El equipo de Roberto Martínez sobrevivió a un duelo cargado de polémicas arbitrales, decisiones del VAR y emociones hasta el último suspiro para sellar su clasificación a los octavos de final, donde se medirá con España.
Croacia golpeó primero con un tanto de Ivan Perišić en el segundo tiempo y parecía tener el control del encuentro. Sin embargo, una revisión del VAR terminó sancionando un penal para Portugal que Cristiano Ronaldo no perdonó y transformó en el empate, anotando además su primer gol en una fase eliminatoria de un Mundial.

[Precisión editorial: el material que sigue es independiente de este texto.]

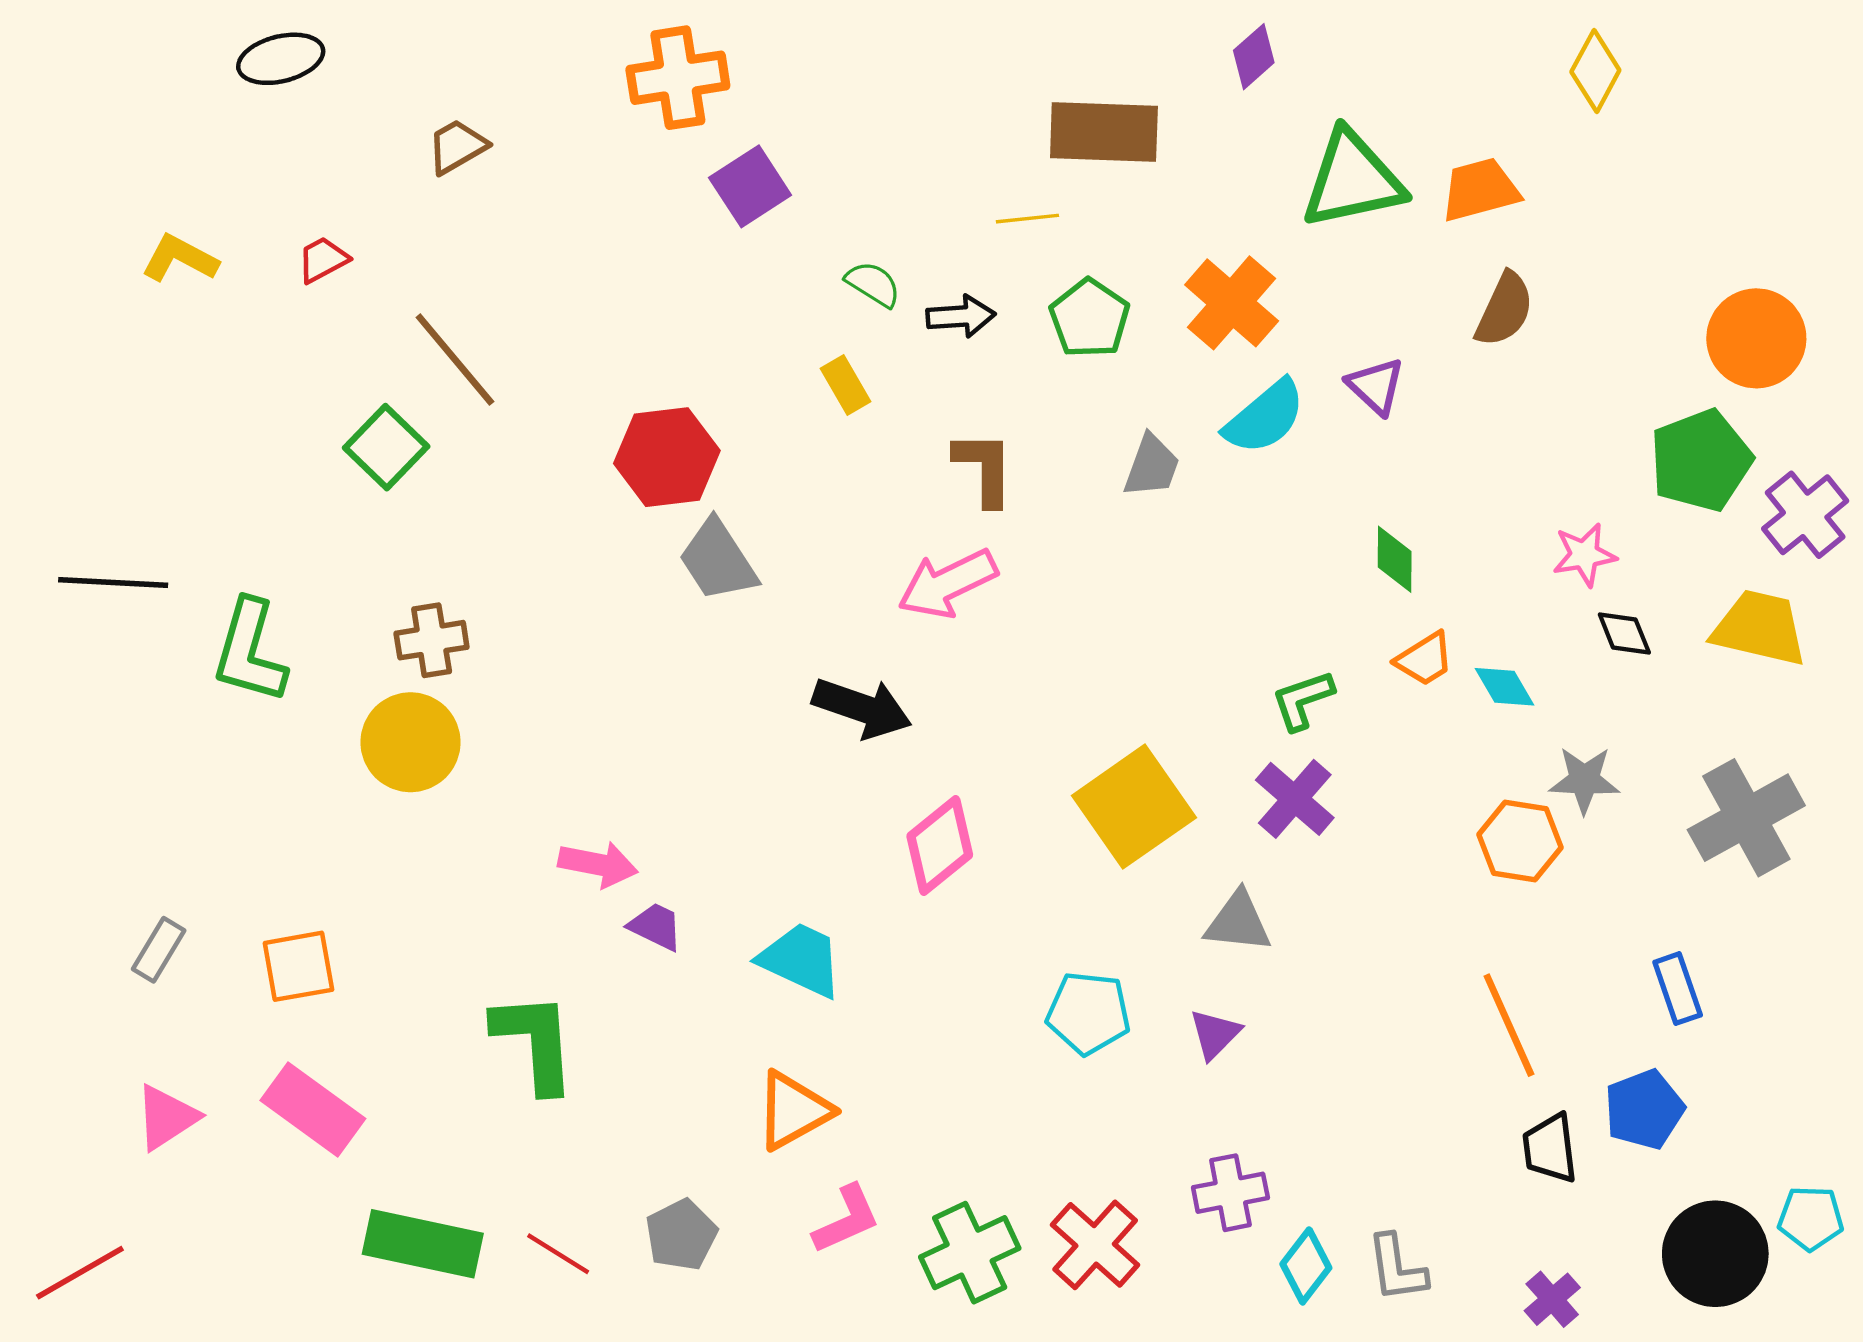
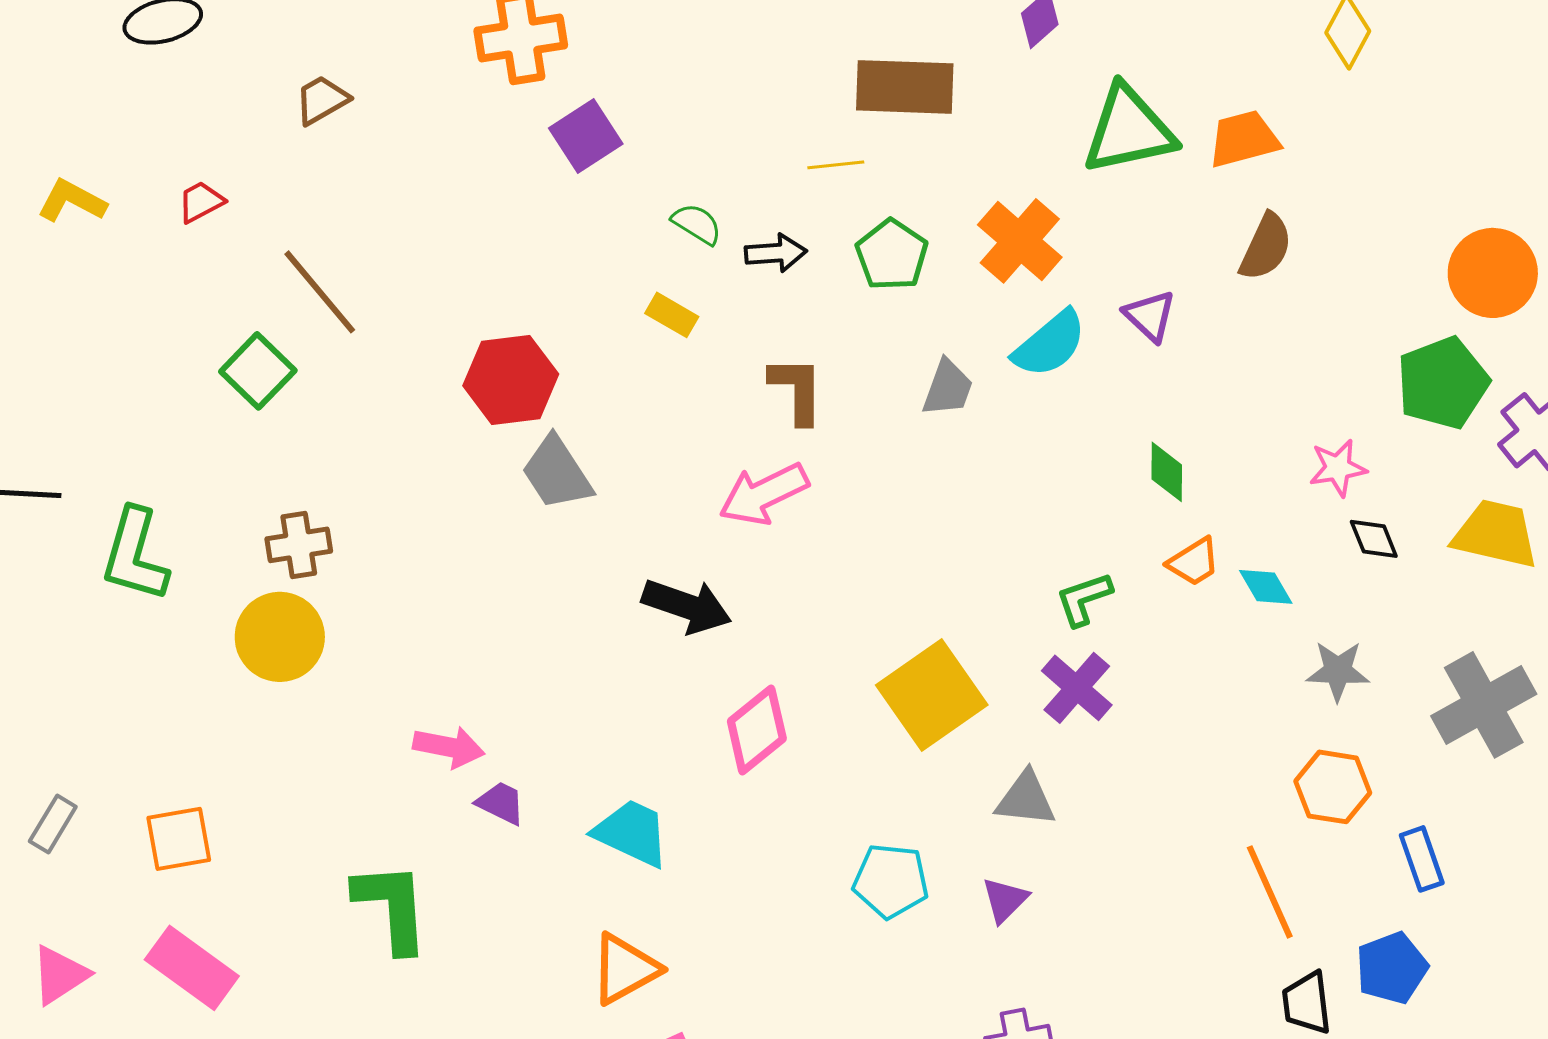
yellow rectangle: (845, 385) -> (672, 315), turned -30
orange hexagon: (1520, 841) -> (1333, 787), moved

Cuando los croatas incluso llegaron a celebrar un nuevo gol, otra intervención del videoarbitraje lo anuló por fuera de juego, aumentando la tensión y la polémica. Todo apuntaba a la prórroga, pero heróicamente apareció Gonçalo Ramos en el tiempo añadido (90+4′) para conectar de cabeza un centro de Rafael Leão y desatar la locura portuguesa. El tanto consumó una remontada dramática y dejó sin premio a una combativa selección croata, que a pesar de anotar al minuto 102 de adición, volvió a marcharse con las manos vacías y el amargo sabor de las decisiones arbitrales.
Ahora Portugal tendrá una prueba de fuego en los octavos de final frente a España, en un auténtico clásico ibérico que promete ser uno de los grandes partidos del Mundial 2026.